Thanks Marty. Guess I got a little excited when I saw the word 'octant' in the records.
I don't actually remember how we sorted it all out.
But the trusty search function
leads me to this pretty excellent paragraph
:P. V. H. Weems,
Air Navigation, 1938, second edition, p. 301:
"Since an arc of 45 degrees is one-eighth of a circle, instruments of this general type, having a maximum angle of 45 degrees between the two reflectors, are known as octants. Instruments having an arc or limb of 60 degrees, or one-sixth of a circle, for measuring the angle between reflectors are called sextants, and those having arcs of 90 degrees, or one-quarter of a circle are called quadrants. Either octants or sextants are suitable for aerial use, but the quadrant is too bulky. For a great many years practically all instruments used by marine navigators for measuring altitudes have been sextants, and the term sextant has become so generally used that it is now applied to all instruments for measuring altitudes of heavenly bodies whether they are actually quadrants, sextants, or octants."
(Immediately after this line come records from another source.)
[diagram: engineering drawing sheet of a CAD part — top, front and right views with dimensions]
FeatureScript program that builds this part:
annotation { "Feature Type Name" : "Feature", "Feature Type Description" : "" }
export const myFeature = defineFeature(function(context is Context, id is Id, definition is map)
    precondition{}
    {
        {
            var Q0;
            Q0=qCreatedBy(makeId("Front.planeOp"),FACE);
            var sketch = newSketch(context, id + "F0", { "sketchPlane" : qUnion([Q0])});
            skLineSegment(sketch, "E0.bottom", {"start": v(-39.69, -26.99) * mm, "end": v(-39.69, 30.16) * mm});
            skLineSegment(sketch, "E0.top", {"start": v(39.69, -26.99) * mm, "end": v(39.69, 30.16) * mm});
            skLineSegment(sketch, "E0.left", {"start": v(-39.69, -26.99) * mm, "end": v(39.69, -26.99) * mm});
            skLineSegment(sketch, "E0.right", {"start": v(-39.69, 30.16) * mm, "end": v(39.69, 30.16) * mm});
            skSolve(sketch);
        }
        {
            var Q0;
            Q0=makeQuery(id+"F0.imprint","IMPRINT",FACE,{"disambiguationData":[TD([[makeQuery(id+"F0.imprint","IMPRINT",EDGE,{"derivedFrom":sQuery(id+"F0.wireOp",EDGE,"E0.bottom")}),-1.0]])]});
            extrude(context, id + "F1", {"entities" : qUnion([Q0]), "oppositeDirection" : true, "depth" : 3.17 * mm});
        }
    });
Good arguments can be made either way. The best I can think of against the identifcation of the Niku box as the Manning/Navy box is this: although the word "sextant" could be used for "quadrants, sextants, or octants," it does not logically follow that the word "octant" could be used to stand for "sextant." If the naval telegrams are correct that the instrument loaned to Manning was an octant, and if the investigation in Fiji was correct that the box found on Niku was definitely for a sextant, then it follows that the box found on Niku cannot have housed the instrument on loan to Noonan.
But Noonan may have both borrowed an octant and taken his own sextant. The Niku box does not have
to be the Manning/Navy box in order to be from the fatal flight.
The folks in Fiji who examined the box
reported that it had two numbers on it: "3500 (stencilled) and 1542." We have found quite a large number of boxes with two four-digit numbers on them. Brandis instruments that were collimated by the Navy had a maker's serial number and a Naval Observatory number on them.
If you look on the table of sextant numbers,
there is this little subset:Brandis:Naval Observatory
-- numbers on box found on Niku
Nothing we have found so far disqualifies the box on Niku from having come from Brandis via the Navy. It is an interesting coincidence. It does not seem to me to be entirely inconceivable that the Niku box might have been the Manning/Navy box.